WORK INSTRUCTIONS =
Exactly the lines below from the one with "#47, priority: Critical -> Major" up to and including the one with "#54, owner: CR -> JM" make up the answer, with nothing else added.

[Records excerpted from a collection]
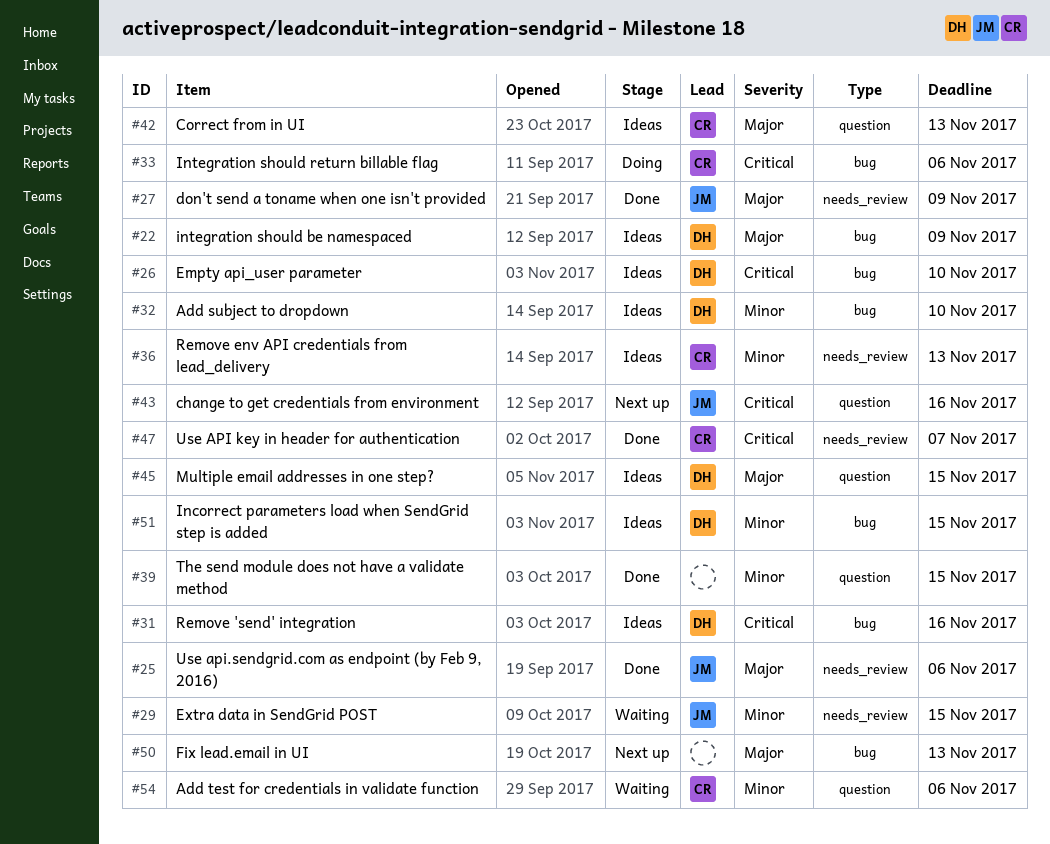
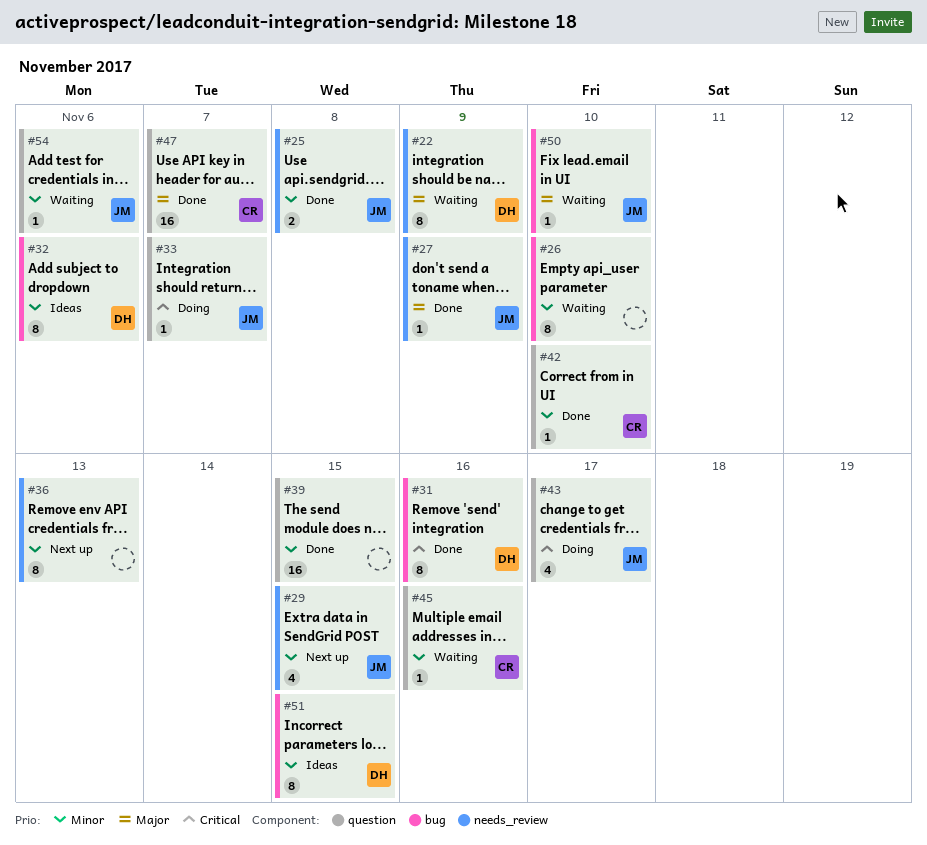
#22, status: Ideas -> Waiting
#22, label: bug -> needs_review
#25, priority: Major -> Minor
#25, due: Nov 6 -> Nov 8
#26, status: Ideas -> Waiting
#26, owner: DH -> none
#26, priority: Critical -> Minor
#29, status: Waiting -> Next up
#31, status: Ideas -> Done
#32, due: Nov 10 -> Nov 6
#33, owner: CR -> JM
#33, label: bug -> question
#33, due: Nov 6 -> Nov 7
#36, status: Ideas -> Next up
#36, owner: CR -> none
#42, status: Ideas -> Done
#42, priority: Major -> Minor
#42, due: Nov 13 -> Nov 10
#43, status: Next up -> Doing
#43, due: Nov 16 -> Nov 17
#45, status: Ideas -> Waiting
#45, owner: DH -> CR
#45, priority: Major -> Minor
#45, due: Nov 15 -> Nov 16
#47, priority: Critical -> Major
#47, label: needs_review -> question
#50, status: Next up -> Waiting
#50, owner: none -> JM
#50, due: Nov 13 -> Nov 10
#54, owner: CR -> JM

* * *

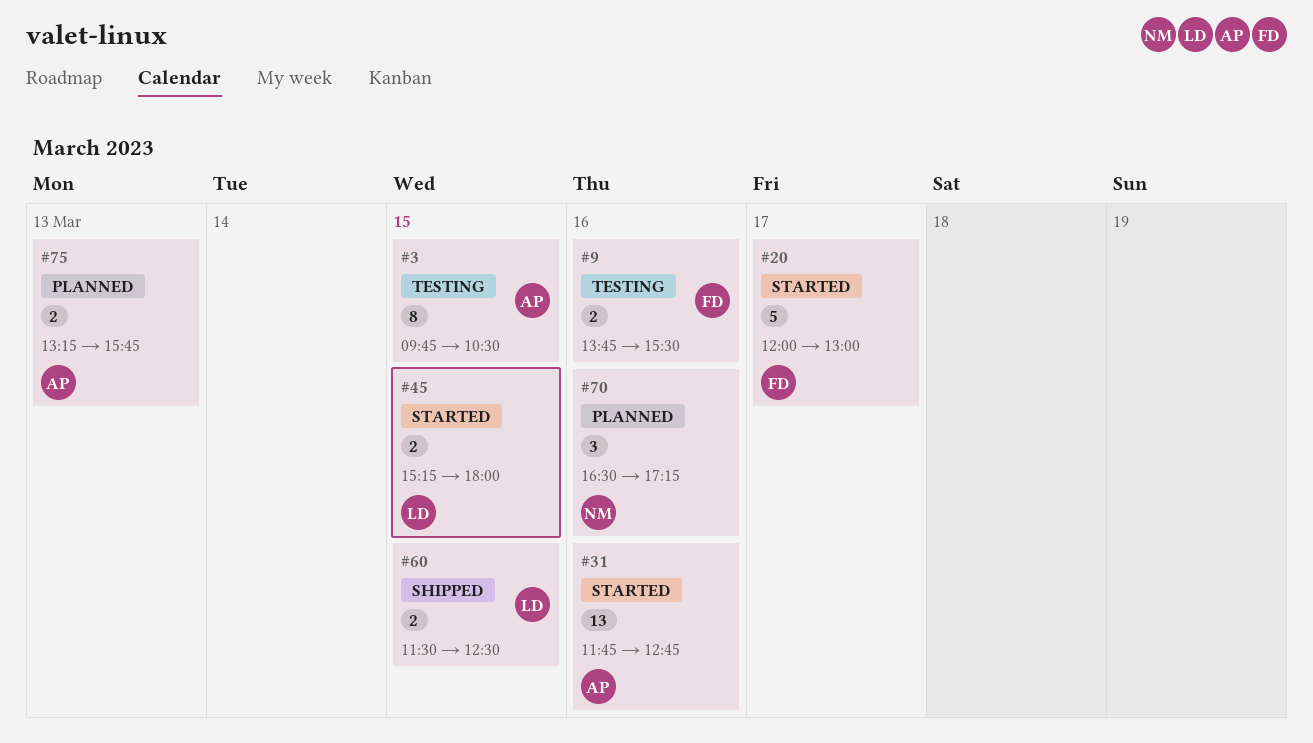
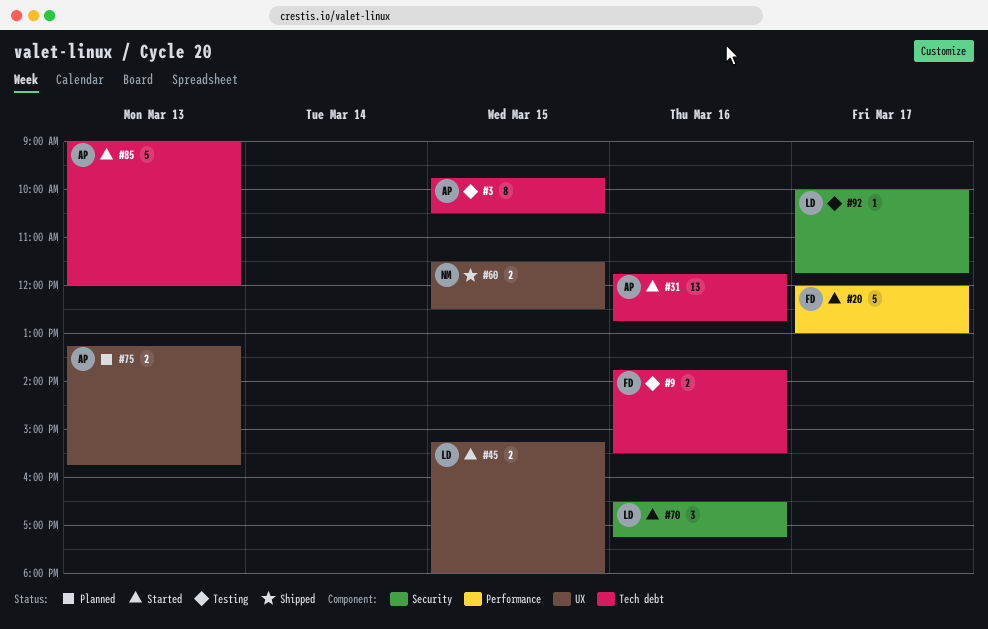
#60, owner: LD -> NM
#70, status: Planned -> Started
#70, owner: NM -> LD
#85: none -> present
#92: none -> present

WRITTEN SOLUTION =
#47, priority: Critical -> Major
#47, label: needs_review -> question
#50, status: Next up -> Waiting
#50, owner: none -> JM
#50, due: Nov 13 -> Nov 10
#54, owner: CR -> JM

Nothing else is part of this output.